Q1 2026 Prepared Remarks
Logotype for Flowers Foods Inc

Flowers Foods (FLO) Q1 2026 Prepared Remarks earnings summary

Event summary combining transcript, slides, and related documents.

Logotype for Flowers Foods Inc

Q1 2026 Prepared Remarks earnings summary

21 May, 2026

Executive summary

  • Net sales rose 1.1% year-over-year to $1.572 billion, driven by the Simple Mills acquisition and favorable pricing/mix, offsetting volume declines and higher operating costs.

  • Net income fell 20.6% to $42.1 million, with adjusted net income down 17.4% to $60.9 million, reflecting a challenging consumer environment and higher interest expense.

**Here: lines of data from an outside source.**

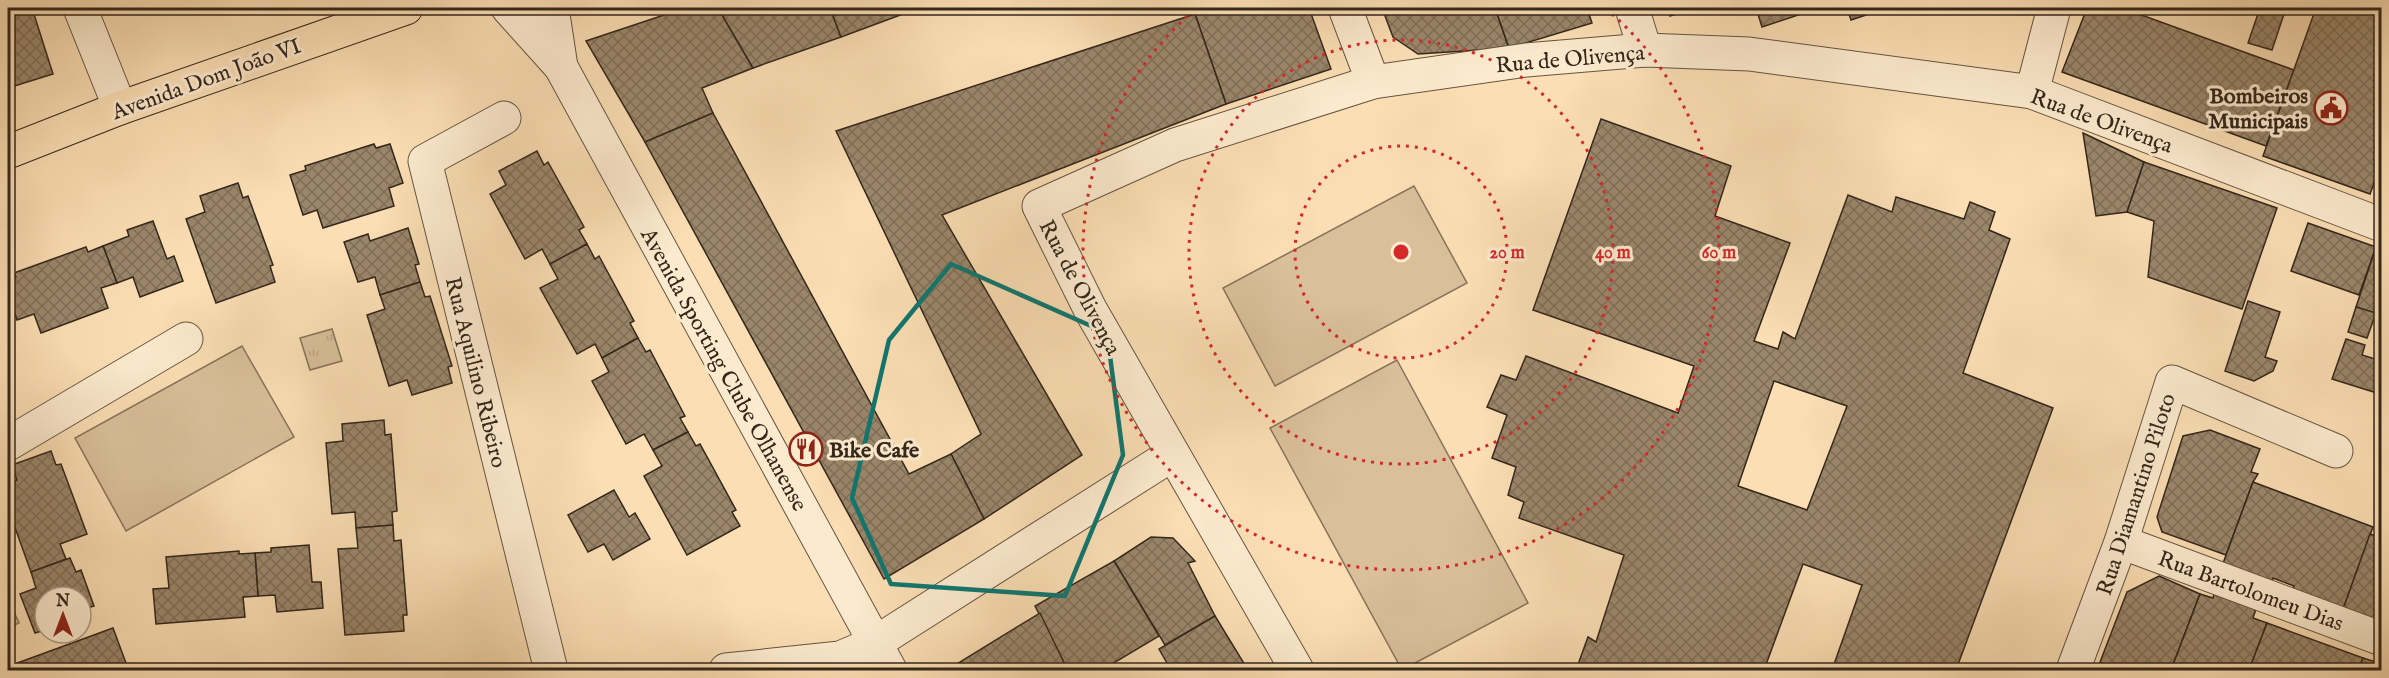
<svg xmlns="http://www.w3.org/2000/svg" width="2389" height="678" font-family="'IM FELL English',serif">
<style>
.grass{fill:url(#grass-tufts);stroke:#86735a;stroke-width:1.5}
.garden{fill:#d9bf9a;stroke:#86735a;stroke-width:1.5}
.building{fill:url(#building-cross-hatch);stroke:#33271b;stroke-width:1.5;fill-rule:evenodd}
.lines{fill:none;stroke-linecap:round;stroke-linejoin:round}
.minor-casing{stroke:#655541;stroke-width:35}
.major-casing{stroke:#33271b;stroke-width:35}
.minor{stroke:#fceace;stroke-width:33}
.major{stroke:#fbdeb4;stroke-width:33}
.marked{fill:none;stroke:#0f766e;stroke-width:4.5;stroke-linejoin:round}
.ring{fill:none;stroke:#d62828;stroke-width:3;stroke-dasharray:3 6}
.labels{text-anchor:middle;stroke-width:6;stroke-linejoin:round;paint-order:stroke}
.street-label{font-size:22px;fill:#33271b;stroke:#fceace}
.poi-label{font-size:22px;font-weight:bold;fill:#33271b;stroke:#fceace;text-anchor:end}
.centre{fill:#d62828;stroke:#fceace;stroke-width:3}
.ring-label{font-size:18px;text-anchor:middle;font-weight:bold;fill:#d62828;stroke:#fceace;stroke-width:6;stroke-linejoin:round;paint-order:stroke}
</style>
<defs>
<pattern id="grass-tufts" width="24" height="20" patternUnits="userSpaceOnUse" patternTransform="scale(1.5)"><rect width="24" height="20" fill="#d9bf9a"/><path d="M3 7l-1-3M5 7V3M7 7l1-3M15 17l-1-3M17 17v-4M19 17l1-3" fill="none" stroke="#bba484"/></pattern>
<pattern id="building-cross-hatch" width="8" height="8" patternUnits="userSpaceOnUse" patternTransform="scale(1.5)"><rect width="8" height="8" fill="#9b866b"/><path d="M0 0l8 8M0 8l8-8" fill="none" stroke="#7f6e57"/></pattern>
</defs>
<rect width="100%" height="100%" fill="#fbdeb4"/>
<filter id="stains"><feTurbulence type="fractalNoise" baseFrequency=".00333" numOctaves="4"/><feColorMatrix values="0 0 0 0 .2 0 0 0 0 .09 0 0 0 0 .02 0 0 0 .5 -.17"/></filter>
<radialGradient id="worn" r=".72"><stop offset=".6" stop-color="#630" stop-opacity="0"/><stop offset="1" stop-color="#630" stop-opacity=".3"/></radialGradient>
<!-- grass -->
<g class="grass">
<path d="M332,329L342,361L310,370L300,338Z"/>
<path d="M8,599L19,623L8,628Z"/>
</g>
<!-- garden -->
<g class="garden">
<path d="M1414,186L1467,283L1275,386L1223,288Z"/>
<path d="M242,346L294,437L126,531L75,438Z"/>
<path d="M1397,360L1528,603L1402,670L1270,428Z"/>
</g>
<!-- building -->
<g class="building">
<path d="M25,8H32L53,74L8,88V13Z"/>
<path d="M685,8H718L753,68L702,88L713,113L645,142L586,41Z"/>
<path d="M718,8H830L841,37L753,68Z"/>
<path d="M830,8H901L903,14L841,37Z"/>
<path d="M901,8H926L903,14Z"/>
<path d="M1193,8H1214L1195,14Z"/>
<path d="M1214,8H1309L1331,69L1226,104L1195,14Z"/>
<path d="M1382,8H1495L1509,48L1418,54L1393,37Z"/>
<path d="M1495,8H1587L1592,23L1509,48Z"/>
<path d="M1667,8H1694L1670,16Z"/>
<path d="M1756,8H1819L1762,27Z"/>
<path d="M1847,8H1887L1851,20Z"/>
<path d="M2087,8H2122L2294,70L2266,146L2062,72Z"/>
<path d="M2260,8H2286L2272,50L2248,43Z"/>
<path d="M2316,8H2382V161L2370,194L2263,156Z"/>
<path d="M1195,14L1226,104L942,215L1082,455L984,519L951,454L981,434L836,131Z"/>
<path d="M713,113L909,474L951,454L984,519L884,579L645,142Z"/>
<path d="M1601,119L1731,166L1715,216L1790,243L1754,341L1778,349L1783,332L1795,339L1848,195L1892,212L1896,197L1964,219L1970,202L1995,212L1989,230L2010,239L1963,373L2053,408L1956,670H1832L1862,585L1803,564L1764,670H1576L1588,637L1596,642L1624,555L1519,518L1524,502L1508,495L1516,467L1492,458L1507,415L1487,407L1501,375L1516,380L1526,356L1678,413L1694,366L1533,310ZM1774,381L1847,406L1807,510L1738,486Z"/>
<path d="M2083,133L2144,162L2127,212L2096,216Z"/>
<path d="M374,144L376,148L390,144L403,183L389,188L394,206L323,228L317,210L303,215L290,175L306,170L305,166Z"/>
<path d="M537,151L544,165L548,162L584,227L579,230L587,244L550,264L542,249L525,259L490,194L506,185L499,171Z"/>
<path d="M2144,162L2277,208L2242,309L2148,277L2154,221L2127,212Z"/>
<path d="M238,183L243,198L248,196L273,265L270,266L275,282L216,303L186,219L205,212L200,196Z"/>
<path d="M153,221L167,259L174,256L183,281L140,297L133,277L117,283L103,246L129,236L127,230Z"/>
<path d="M2308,223L2376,247L2359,295L2291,271Z"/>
<path d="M408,228L419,264L415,265L420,282L380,295L375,277L358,282L344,242L368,234L370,241Z"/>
<path d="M2378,241L2382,242V316L2356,307Z"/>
<path d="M587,244L595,259L599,256L634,321L630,323L638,338L602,358L595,344L577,354L540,288L558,279L550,264Z"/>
<path d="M103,246L117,283L101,288L108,308L41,333L34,314L17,320L8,293V281L16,277L14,273L86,247L88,252Z"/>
<path d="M420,282L425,297L430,296L452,366L448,367L452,383L412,395L407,380L389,386L367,315L385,309L380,295Z"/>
<path d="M2248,301L2280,312L2265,357L2277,361L2273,371L2254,381L2225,371Z"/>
<path d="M2356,307L2376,313L2367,338L2348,332Z"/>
<path d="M638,338L646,352L650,350L685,416L680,418L688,432L653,450L644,434L626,444L592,381L609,372L602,358Z"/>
<path d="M2346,339L2365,345L2362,355L2382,361V380L2377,393L2332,379Z"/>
<path d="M384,420L385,435L391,434L397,511L392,512L393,525L356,528L355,512L332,514L326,443L343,441L342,424Z"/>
<path d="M2210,430L2260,449L2251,472L2258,474L2253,482L2226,555L2162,532L2157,517L2183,436Z"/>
<path d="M688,432L696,446L700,444L736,510L732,512L740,526L687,555L644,476L662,466L653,450Z"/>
<path d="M51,451L56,465L61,464L87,534L60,544L66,559L31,572L8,508V484L17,480L12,465Z"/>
<path d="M2253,482L2373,527L2342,612L2291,594L2294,586L2273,578L2271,585L2222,566Z"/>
<path d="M614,490L629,517L635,513L650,539L613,560L604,544L588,552L568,515Z"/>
<path d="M393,525L394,541L401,540L407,615H403L404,631L345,635L338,549L358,548L356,528Z"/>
<path d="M2370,534L2382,538V626L2342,612Z"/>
<path d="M1151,537L1173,538L1195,561L1188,563L1215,616L1165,645L1114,561Z"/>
<path d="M309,545L312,582H321L323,608L277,612L275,595L258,596L255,553L271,552V548Z"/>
<path d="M239,551V554L255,553L258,596L243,597L245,617L156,624L153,589L169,588L166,557Z"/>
<path d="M70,558L76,572L81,570L94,606L81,610V597H45V630L35,633L20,594L36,588L31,572Z"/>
<path d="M1114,561L1159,636L1102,670H1068L1035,606Z"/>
<path d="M2159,576L2200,594L2171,670H2097L2127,592Z"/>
<path d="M2200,594L2213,598L2214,594L2256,609L2253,618L2267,623L2249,670H2171Z"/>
<path d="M1040,613L1067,669L1064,670H947Z"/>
<path d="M1215,616L1248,670H1171L1159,649Z"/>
<path d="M2267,623L2363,658L2358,670H2249Z"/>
<path d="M113,628L126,663L109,670H14L12,665Z"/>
<path d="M2363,658L2382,664V670H2358Z"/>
</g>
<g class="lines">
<defs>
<g id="minor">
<path d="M80,8L120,108"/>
<path d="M508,8L561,67L890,670"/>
<path d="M552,8L561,67"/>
<path d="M1345,8L1373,82"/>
<path d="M1632,8L1645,50"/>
<path d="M2032,92L2054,8"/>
<path d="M504,118L425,161L551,670"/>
<path d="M8,444L186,339"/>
<path d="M2121,542L2382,639"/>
<path d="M726,670L840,658L875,643L1173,454"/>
<path d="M1297,670L1090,309L1039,206L1175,145L1373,82L1526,60L1645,50L1749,54L2032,92L2382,225"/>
<path d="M2073,670L2121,542L2172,382L2336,451"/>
</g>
<path id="major" d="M8,152L120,108L406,8"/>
</defs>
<!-- minor casing -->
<use href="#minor" class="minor-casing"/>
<!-- major casing -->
<use href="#major" class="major-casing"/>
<!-- minor -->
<use href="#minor" class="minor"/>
<!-- major -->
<use href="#major" class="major"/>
</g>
<!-- marked area -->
<path class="marked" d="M951,264L1107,333L1123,455L1065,596L891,584L852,498L889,340Z"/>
<!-- distance rings -->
<g class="ring">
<circle cx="1401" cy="252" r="106"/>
<circle cx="1401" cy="252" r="212"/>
<path d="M1605 8A318 318 0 1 1 1197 8"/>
</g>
<!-- icons -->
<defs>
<symbol id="civic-ring" viewBox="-11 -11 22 22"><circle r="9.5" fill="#fceace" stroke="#8f2418" stroke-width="1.5"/><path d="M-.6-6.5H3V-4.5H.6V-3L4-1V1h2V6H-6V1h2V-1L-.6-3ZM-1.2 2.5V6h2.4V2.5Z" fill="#8f2418"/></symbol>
<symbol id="restaurant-ring" viewBox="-11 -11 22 22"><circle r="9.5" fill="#fceace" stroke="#8f2418" stroke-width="1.5"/><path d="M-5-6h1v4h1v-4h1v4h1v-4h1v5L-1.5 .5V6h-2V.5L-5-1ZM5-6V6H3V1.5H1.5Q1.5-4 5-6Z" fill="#8f2418"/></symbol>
</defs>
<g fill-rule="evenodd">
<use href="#civic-ring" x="2312" y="89" width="38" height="38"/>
<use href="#restaurant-ring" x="787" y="430" width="38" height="38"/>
</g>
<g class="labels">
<!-- street labels -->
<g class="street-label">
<text transform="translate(1570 58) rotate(-5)" y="8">Rua de Olivença</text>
<text transform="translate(206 78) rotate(-20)" y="8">Avenida Dom João VI</text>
<text transform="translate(2102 120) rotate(20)" y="8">Rua de Olivença</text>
<text transform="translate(1081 287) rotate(62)" y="8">Rua de Olivença</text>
<text transform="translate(725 369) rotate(61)" y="8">Avenida Sporting Clube Olhanense</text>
<text transform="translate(477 372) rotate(76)" y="8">Rua Aquilino Ribeiro</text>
<text transform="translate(2135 494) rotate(-72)" y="8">Rua Diamantino Piloto</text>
<text transform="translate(2251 590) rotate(20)" y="8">Rua Bartolomeu Dias</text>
</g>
<!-- poi labels -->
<g class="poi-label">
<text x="2308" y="103">Bombeiros<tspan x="2308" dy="25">Municipais</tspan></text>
<text x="829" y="457" text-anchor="start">Bike Cafe</text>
</g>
</g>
<circle cx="1401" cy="252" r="9" class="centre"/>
<g class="ring-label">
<text x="1507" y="258">20 m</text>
<text x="1613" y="258">40 m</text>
<text x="1719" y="258">60 m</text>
</g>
<!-- margin -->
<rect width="2389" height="678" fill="none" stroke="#fbdeb4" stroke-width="30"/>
<rect x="9" y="9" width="2371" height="660" fill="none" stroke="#33271b" stroke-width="3"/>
<rect x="15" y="15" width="2359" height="648" fill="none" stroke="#33271b" stroke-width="1.5"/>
<!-- north arrow -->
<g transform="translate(63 615)"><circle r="28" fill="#fceace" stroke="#ac9c86" stroke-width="1.5"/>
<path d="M0-4.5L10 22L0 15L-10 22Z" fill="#8f2418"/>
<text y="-9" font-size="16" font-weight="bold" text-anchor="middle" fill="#33271b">N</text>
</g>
<rect width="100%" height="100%" filter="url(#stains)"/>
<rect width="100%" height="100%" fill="url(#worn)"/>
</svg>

  • Disciplined cost management and strategic review of the brand portfolio, supply chain, and financial strategy sharpened focus on core brands and supply chain capabilities.

  • Relaunch of Nature's Own with simpler ingredients and a national marketing campaign, now the largest Non-GMO Project Verified loaf nationally.

  • Dividend reset to $0.50 per share annually to enhance financial flexibility, support deleveraging, and prioritize debt reduction.

Financial highlights

  • Q1 2026 net sales were $1.572 billion, up 1.1% year-over-year, driven by price/mix (+2.1%) and Simple Mills acquisition (+2.3%), partially offset by volume decline (-3.3%).

  • Branded Retail net sales increased 3.4% to $1.045 billion, driven by price/mix and acquisition, despite a 4.2% volume decline; Other net sales decreased 3.1% to $526.2 million.

  • Adjusted EBITDA was $159.0 million, down 1.8% year-over-year, with margin at 10.1% of sales (down 30 basis points).

  • GAAP diluted EPS was $0.20, down $0.05; adjusted diluted EPS was $0.29, down $0.06 year-over-year.

  • Cash flow from operations was $107.9 million, down $27.8 million; capex was $20.6 million, down $4.9 million; dividends paid totaled $54.4 million.

Outlook and guidance

  • Fiscal 2026 net sales expected between $5.163 billion and $5.267 billion, a change of -1.8% to 0.2% year-over-year.

  • Adjusted EBITDA projected at $465 million to $495 million; adjusted diluted EPS forecasted at $0.80 to $0.90.

  • Guidance reflects category headwinds, promotional environment, cost savings initiatives, and normalization of bonus compensation.

  • Capital expenditures expected at $115 million to $125 million, including $4 million–$8 million for ERP upgrade; effective tax rate around 26%.

  • Expect continued pressure on top-line due to category trends and consumer headwinds, but confident in long-term growth strategy.